Il 76⁰ Giro di Romandia si apre con una mezza sorpresa: il prologo, una breve e piatta crono di 6.800 a Le Bouveret, frazione del comune di Port-Valais ha visto la vittoria del ceco Josef Cerny della Soudal Quick Step che si è si imposto per soli 28 centesimi di secondo sul campione del mondo Tobias Foss e per 97 centesimi sul suo compagno di squadra Remi Cavagna. Oltre già citato terzetto del podio, e dietro al quarto Nico Denz della BORA giunto con 4″ di ritardo, al quinto posto c’è un volto noto quel Joel Suter vincitore della terza tappa al recente giro di Sicilia quando a Termini Imerese dopo una lunga fuga batte’ Filippo Fiorelli per soli 4″. Matteo Sorbrero primo degli italiani, ottavo, a nove secondi.

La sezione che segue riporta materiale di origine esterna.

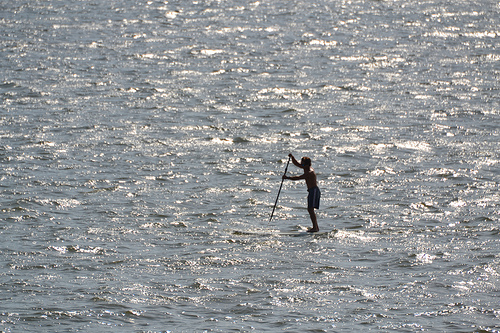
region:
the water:
[108, 171, 232, 282]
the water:
[187, 295, 228, 330]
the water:
[224, 305, 258, 330]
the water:
[171, 282, 253, 322]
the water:
[161, 257, 216, 322]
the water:
[211, 291, 251, 331]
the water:
[217, 267, 262, 308]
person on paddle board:
[254, 141, 326, 243]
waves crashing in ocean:
[76, 243, 113, 260]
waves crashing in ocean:
[341, 279, 381, 302]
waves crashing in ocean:
[326, 225, 384, 240]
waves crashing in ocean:
[199, 253, 244, 274]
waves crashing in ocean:
[203, 127, 239, 147]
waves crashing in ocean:
[389, 137, 428, 160]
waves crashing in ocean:
[281, 100, 303, 117]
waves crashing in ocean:
[221, 128, 248, 150]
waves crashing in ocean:
[189, 42, 222, 59]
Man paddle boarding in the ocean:
[257, 143, 372, 314]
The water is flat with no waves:
[53, 50, 130, 121]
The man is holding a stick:
[271, 147, 298, 225]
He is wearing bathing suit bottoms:
[305, 182, 334, 222]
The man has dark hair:
[300, 148, 312, 173]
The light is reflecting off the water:
[47, 167, 114, 219]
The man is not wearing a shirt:
[295, 137, 326, 197]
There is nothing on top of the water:
[25, 17, 317, 99]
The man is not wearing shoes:
[307, 205, 342, 249]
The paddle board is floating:
[293, 218, 338, 265]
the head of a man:
[296, 150, 317, 172]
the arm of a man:
[286, 169, 311, 187]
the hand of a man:
[278, 170, 290, 182]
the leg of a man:
[301, 187, 323, 233]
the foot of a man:
[303, 223, 322, 236]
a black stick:
[259, 148, 296, 223]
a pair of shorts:
[306, 181, 327, 211]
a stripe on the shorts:
[309, 187, 321, 207]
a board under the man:
[273, 214, 340, 244]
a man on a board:
[264, 136, 331, 238]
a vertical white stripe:
[310, 185, 320, 211]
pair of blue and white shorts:
[301, 184, 329, 213]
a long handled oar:
[266, 146, 293, 241]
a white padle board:
[233, 222, 343, 242]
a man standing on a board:
[238, 148, 380, 248]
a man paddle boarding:
[194, 144, 368, 252]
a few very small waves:
[86, 116, 253, 177]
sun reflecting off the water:
[401, 243, 444, 277]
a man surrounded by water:
[38, 96, 484, 321]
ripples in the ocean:
[10, 275, 46, 301]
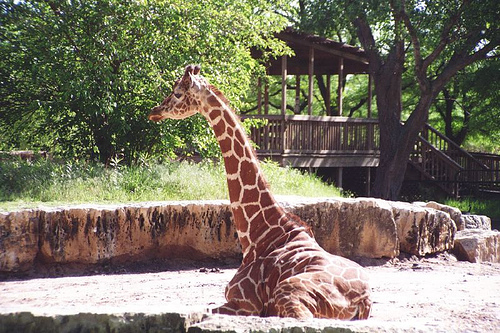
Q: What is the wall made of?
A: Stone.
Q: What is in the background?
A: Trees.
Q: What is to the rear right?
A: Tall tree.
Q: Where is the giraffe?
A: Enclosure.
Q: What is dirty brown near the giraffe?
A: Stone embankment.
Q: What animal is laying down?
A: Giraffe.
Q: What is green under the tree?
A: Bushes.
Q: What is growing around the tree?
A: Grass.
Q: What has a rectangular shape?
A: Stone blocks.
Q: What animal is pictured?
A: Giraffe.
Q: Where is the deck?
A: Behind the giraffe.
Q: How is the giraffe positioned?
A: Sitting.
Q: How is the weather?
A: Clear.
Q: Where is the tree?
A: Beside the deck.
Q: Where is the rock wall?
A: Between the deck and the giraffe.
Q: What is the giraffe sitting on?
A: Dirt.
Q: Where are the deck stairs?
A: To the right of the tree.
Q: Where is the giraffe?
A: Zoo.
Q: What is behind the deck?
A: Trees.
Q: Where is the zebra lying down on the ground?
A: National park.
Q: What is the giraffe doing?
A: Laying it the giraffe pen.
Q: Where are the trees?
A: Surrounding the giraffe habitat.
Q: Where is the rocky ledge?
A: Around the giraffe pen.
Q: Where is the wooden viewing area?
A: Behind the trees.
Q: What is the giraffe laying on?
A: Dead grass on the ground.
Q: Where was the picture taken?
A: Zoo.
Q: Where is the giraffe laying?
A: Ground.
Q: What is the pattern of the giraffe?
A: Spotted.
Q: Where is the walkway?
A: In the back.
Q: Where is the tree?
A: Behind the ledge.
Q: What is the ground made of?
A: Dirt.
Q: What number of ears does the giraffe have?
A: 2.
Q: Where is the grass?
A: Behind the ledge.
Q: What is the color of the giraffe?
A: Brown and white.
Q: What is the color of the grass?
A: Green.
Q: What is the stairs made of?
A: Wood.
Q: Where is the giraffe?
A: On the ground.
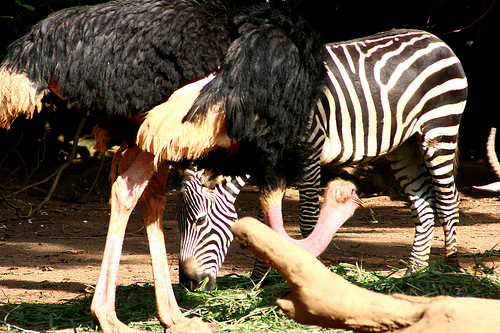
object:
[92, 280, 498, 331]
grass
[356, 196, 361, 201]
nose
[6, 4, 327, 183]
feathers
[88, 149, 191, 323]
legs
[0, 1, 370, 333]
bird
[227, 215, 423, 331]
trunk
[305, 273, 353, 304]
brown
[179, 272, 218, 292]
muzzle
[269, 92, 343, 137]
wall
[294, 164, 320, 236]
leg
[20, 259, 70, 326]
shadow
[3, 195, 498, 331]
ground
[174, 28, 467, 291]
animal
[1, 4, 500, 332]
animal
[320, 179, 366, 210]
head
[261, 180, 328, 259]
neck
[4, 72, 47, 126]
fur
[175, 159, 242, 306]
eating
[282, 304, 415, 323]
log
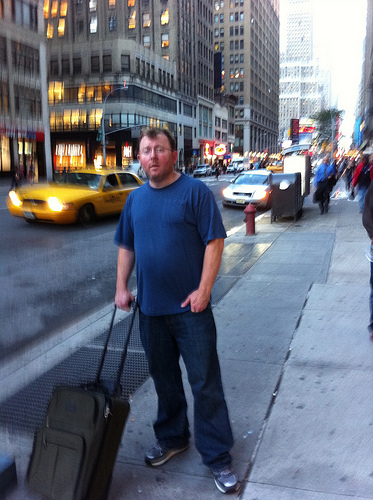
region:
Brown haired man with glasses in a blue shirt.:
[114, 127, 238, 494]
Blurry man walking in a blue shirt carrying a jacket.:
[313, 155, 337, 214]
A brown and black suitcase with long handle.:
[26, 298, 137, 498]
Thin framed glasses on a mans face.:
[137, 147, 172, 155]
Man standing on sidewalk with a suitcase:
[24, 126, 237, 499]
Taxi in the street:
[4, 167, 145, 228]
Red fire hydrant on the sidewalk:
[241, 203, 257, 236]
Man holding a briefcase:
[311, 153, 335, 216]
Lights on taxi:
[8, 189, 74, 209]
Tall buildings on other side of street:
[0, 0, 329, 176]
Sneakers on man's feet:
[143, 437, 237, 495]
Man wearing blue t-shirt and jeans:
[113, 126, 239, 491]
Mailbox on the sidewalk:
[268, 172, 304, 223]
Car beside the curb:
[221, 167, 276, 215]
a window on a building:
[68, 56, 83, 81]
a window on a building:
[52, 84, 63, 102]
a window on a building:
[92, 150, 107, 167]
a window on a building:
[121, 50, 130, 72]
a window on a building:
[161, 31, 168, 49]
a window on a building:
[159, 10, 171, 29]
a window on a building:
[140, 12, 151, 29]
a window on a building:
[105, 12, 118, 31]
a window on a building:
[56, 16, 66, 42]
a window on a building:
[160, 32, 169, 50]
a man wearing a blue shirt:
[110, 126, 243, 494]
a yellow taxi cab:
[6, 160, 139, 228]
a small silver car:
[220, 162, 275, 208]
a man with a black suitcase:
[24, 120, 240, 498]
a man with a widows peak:
[110, 125, 238, 491]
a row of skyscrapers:
[0, 0, 329, 132]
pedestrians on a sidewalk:
[314, 150, 371, 213]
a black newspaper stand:
[268, 171, 302, 222]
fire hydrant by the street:
[238, 201, 264, 238]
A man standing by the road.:
[32, 131, 266, 497]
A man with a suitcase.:
[42, 124, 229, 493]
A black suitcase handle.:
[91, 287, 143, 391]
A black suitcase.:
[32, 372, 126, 497]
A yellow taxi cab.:
[10, 150, 155, 241]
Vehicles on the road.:
[10, 148, 325, 373]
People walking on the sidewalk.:
[11, 113, 370, 495]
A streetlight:
[93, 82, 145, 170]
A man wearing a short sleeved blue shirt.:
[106, 117, 240, 478]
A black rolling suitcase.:
[20, 295, 144, 498]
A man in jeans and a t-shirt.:
[112, 125, 243, 494]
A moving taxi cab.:
[4, 161, 146, 228]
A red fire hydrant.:
[241, 203, 258, 237]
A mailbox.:
[264, 170, 301, 224]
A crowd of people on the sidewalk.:
[312, 149, 371, 215]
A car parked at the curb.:
[219, 167, 278, 212]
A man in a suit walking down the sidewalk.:
[311, 155, 338, 216]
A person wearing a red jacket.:
[347, 154, 371, 214]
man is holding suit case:
[113, 126, 241, 495]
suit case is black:
[25, 299, 137, 498]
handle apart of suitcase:
[93, 298, 139, 392]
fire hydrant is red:
[243, 202, 256, 232]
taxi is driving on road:
[5, 170, 146, 227]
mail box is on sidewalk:
[268, 171, 301, 222]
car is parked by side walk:
[221, 170, 279, 212]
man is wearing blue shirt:
[313, 153, 335, 215]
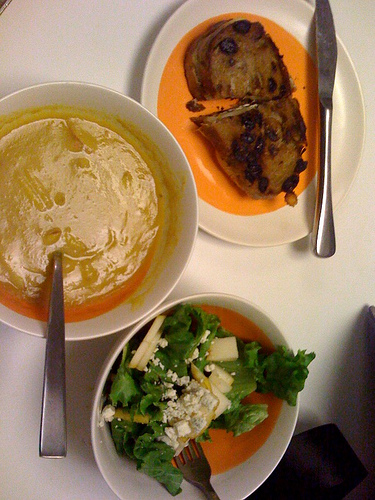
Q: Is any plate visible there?
A: Yes, there is a plate.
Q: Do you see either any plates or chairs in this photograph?
A: Yes, there is a plate.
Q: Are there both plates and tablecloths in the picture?
A: No, there is a plate but no tablecloths.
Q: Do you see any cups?
A: No, there are no cups.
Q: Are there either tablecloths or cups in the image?
A: No, there are no cups or tablecloths.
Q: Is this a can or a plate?
A: This is a plate.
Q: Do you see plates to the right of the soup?
A: Yes, there is a plate to the right of the soup.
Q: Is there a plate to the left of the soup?
A: No, the plate is to the right of the soup.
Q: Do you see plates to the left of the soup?
A: No, the plate is to the right of the soup.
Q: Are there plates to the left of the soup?
A: No, the plate is to the right of the soup.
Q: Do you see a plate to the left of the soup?
A: No, the plate is to the right of the soup.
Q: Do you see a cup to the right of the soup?
A: No, there is a plate to the right of the soup.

Ajuso, tredicesimo a 12″. Scorrendo la classifica troviamo il danese Casper Pedersen a 13″, Romain Bardet a 16″ con lo stesso tempo del vincitore della prima tappa del Giro di Sicilia, Finn Fisher Black (Uae Emirates), Bob Jungels a 17″, Damiano Caruso a 18″, Simon Yates a 20″. Tanta qualità in questa edizione: c’è Damiano Caruso, il siciliano vorrà ultimare la preparazione per la corsa rosa che partirà il prossimo 6 maggio. Da seguire anche Egan Bernal (Ineos-Grenadiers), Juan Ayuso (UAE Emirates), Sergio Higuita (Bora-Hansgrohe), Louis Meintjes (Intermarché – Circus – Wanty), Alexsey Lutsenko (Astana, recente vincitore del Giro di Sicilia) e Romain Bardet (Team DSM). La gara di oggi non presentava una distanza capace di fare la differenza cronometrica per cui oltre a rappresentare la passerella di presentazione, è servita per assegnare la maglia di leader.Domani tappa insidiosa la Crissier – Vallée de Joux (170.9 km), apparentemente boccone prelibato per i velocisti ma che potrebbe far venire l’acquolina in bocca a qualche coraggioso avventuriero.